§ What is expected: Repeat the lines from the one containing "Секционные ворота с" through the last line of the data, exactly, pictures omitted.

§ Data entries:
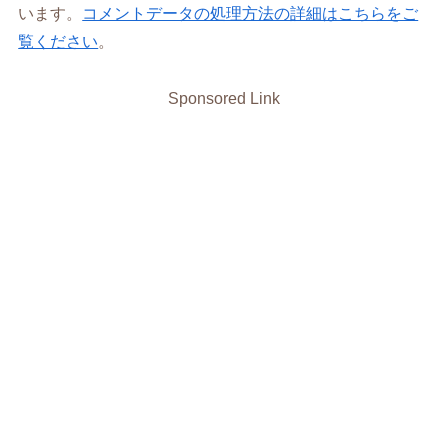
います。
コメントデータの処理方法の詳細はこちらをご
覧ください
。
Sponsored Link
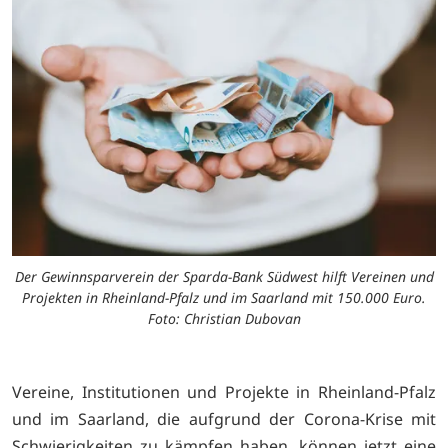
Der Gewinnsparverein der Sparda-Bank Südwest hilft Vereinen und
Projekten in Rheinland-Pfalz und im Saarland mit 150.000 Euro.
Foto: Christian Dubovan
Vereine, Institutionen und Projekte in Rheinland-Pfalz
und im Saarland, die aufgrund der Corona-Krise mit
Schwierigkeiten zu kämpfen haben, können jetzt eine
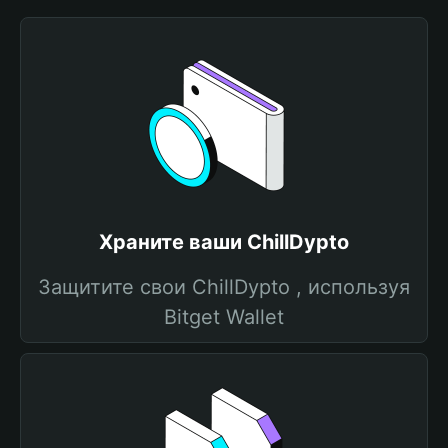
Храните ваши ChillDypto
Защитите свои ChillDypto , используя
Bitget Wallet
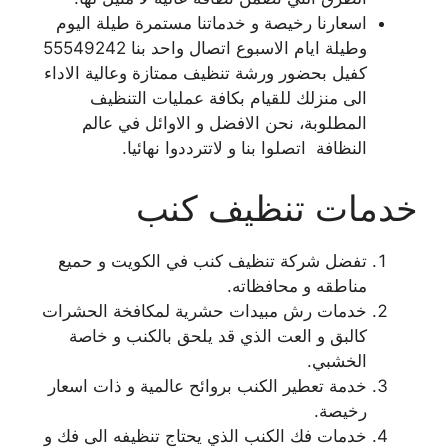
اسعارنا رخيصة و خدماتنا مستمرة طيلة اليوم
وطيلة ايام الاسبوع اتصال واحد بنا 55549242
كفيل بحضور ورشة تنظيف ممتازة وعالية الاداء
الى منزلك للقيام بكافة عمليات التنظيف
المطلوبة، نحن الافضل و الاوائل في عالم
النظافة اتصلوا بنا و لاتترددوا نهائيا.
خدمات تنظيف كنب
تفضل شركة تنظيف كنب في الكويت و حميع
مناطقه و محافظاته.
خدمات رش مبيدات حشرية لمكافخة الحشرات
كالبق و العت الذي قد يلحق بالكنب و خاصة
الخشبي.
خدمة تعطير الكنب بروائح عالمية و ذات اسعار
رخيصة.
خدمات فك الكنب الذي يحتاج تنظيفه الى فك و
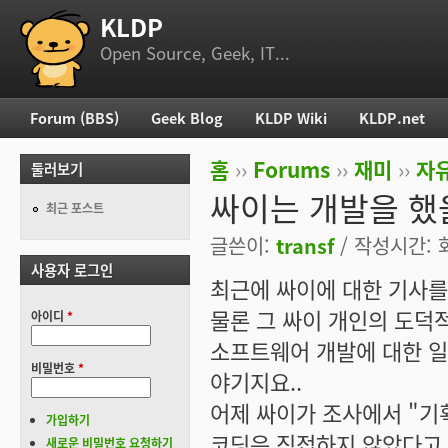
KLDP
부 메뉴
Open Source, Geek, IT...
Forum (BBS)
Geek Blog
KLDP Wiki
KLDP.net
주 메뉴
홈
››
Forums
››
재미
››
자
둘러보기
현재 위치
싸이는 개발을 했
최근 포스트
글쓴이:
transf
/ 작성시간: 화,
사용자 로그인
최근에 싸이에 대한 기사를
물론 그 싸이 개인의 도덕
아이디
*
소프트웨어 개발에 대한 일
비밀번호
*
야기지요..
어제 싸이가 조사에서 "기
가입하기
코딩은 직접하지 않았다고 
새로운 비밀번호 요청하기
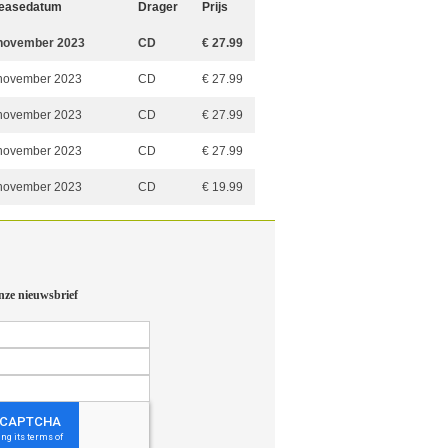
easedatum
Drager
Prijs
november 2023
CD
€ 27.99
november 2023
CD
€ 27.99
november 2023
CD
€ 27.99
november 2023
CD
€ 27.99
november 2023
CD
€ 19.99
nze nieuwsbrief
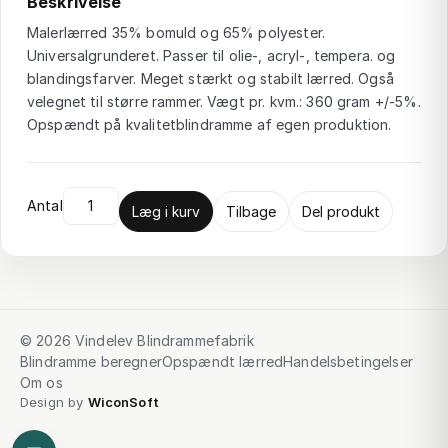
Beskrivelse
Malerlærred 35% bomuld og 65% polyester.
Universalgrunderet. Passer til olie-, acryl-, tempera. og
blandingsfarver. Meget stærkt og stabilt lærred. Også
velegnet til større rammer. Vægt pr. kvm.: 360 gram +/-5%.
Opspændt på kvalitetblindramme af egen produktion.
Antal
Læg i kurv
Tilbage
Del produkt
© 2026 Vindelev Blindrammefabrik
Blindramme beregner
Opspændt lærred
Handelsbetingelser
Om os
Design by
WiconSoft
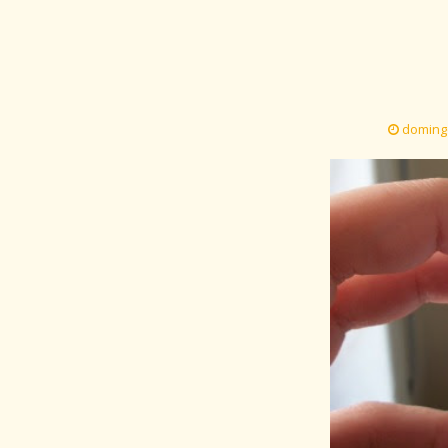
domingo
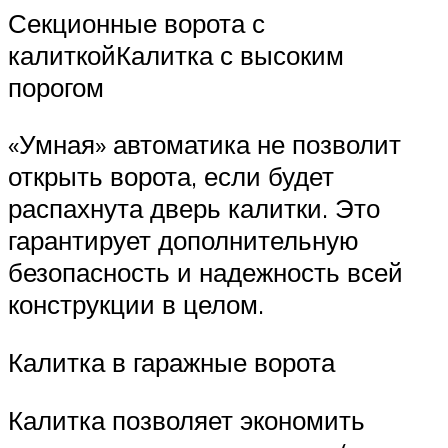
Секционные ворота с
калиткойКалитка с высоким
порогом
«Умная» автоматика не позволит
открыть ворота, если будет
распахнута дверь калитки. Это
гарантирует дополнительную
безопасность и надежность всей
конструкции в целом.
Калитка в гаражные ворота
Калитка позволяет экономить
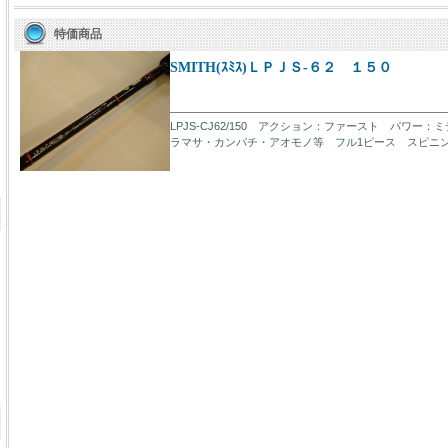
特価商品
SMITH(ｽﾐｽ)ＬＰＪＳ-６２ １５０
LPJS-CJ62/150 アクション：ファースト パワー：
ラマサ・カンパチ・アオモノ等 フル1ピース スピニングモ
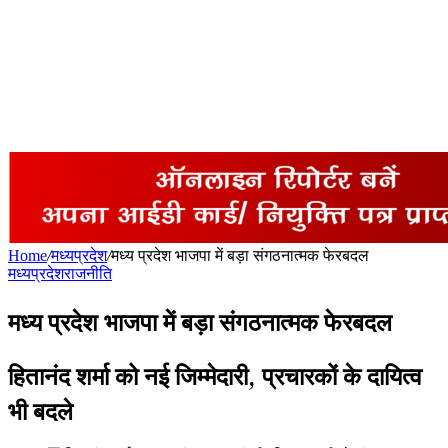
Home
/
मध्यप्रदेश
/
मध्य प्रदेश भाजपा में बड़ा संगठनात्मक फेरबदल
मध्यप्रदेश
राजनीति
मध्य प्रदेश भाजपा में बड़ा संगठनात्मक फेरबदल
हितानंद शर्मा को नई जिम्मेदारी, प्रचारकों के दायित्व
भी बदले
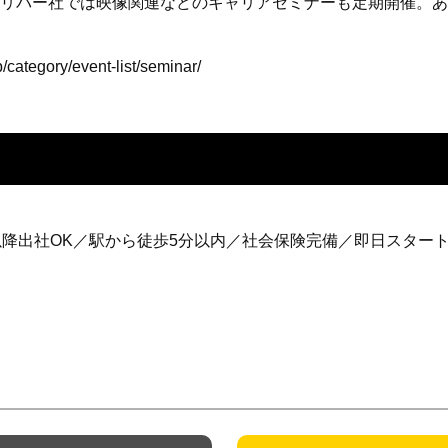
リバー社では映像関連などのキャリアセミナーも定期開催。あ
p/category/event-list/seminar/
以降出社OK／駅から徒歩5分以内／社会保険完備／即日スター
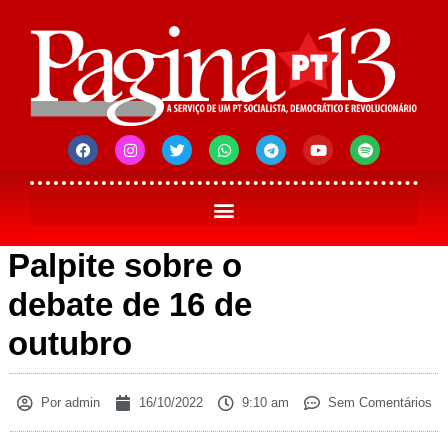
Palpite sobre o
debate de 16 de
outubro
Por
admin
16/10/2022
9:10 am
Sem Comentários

§ Problem solution:
Секционные ворота с
калиткойКалитка с высоким
порогом
«Умная» автоматика не позволит
открыть ворота, если будет
распахнута дверь калитки. Это
гарантирует дополнительную
безопасность и надежность всей
конструкции в целом.
Калитка в гаражные ворота
Калитка позволяет экономить
特価商品
SMITH(ｽﾐｽ)ＬＰＪＳ-６２ １５０
LPJS-CJ62/150 アクション：ファースト パワー：
ラマサ・カンパチ・アオモノ等 フル1ピース スピニングモ
Home
/
मध्यप्रदेश
/
मध्य प्रदेश भाजपा में बड़ा संगठनात्मक फेरबदल
मध्यप्रदेश
राजनीति
मध्य प्रदेश भाजपा में बड़ा संगठनात्मक फेरबदल
हितानंद शर्मा को नई जिम्मेदारी, प्रचारकों के दायित्व
भी बदले
リバー社では映像関連などのキャリアセミナーも定期開催。あ
p/category/event-list/seminar/
以降出社OK／駅から徒歩5分以内／社会保険完備／即日スター
Palpite sobre o
debate de 16 de
outubro
Por
admin
16/10/2022
9:10 am
Sem Comentários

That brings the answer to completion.